A few studies have investigated a potential link between respiratory viral infections and the development of RA.[18,19] In the population-based case-control study, previous respiratory tract infections including sinusitis and tonsillitis treated with antibiotics, and pneumonia showed no association with a risk of RA.[18] In this study, it is not certain whether respiratory infections were caused by viruses or bacteria, but rather bacterial respiratory infections seemed to be considered more.

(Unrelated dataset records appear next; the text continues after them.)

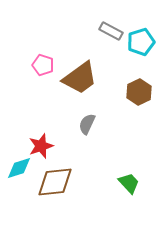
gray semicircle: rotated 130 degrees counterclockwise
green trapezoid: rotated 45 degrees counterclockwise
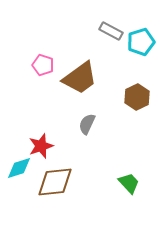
brown hexagon: moved 2 px left, 5 px down
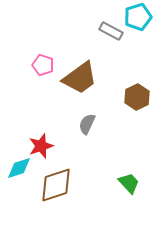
cyan pentagon: moved 3 px left, 25 px up
brown diamond: moved 1 px right, 3 px down; rotated 12 degrees counterclockwise
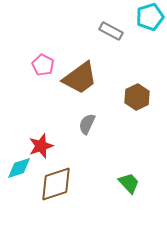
cyan pentagon: moved 12 px right
pink pentagon: rotated 10 degrees clockwise
brown diamond: moved 1 px up
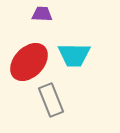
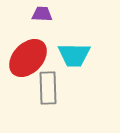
red ellipse: moved 1 px left, 4 px up
gray rectangle: moved 3 px left, 12 px up; rotated 20 degrees clockwise
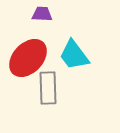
cyan trapezoid: rotated 52 degrees clockwise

Another study, however, showed that viral infection symptoms confirmed by questionnaire were more frequent in patients with a new-onset RA in the previous year compared to healthy control, but this was a small-sized study using 59 RA patients and 69 controls.[19]

Reliable data reflecting respiratory viral epidemic burden in South Korea are available, because the Korea Centers for Disease Control and Prevention (KCDC) operates a well-established surveillance system for the detection of respiratory viruses via polymerase chain reaction (PCR) diagnosis in patients with respiratory symptoms.[20,21] In addition, population-based incident RA can be identified via claims data because the Korean National Health Insurance (KNHI) covers almost the entire South Korean population.

In the present study, the effects of ambient respiratory viral infections on the number of incident RA in South Korea were investigated using national public data. First, patterns of incident RA over time were investigated using claims data. A time-series analysis was then conducted to investigate associations between the detection rate of ambient respiratory viral infections and the number of incident RA.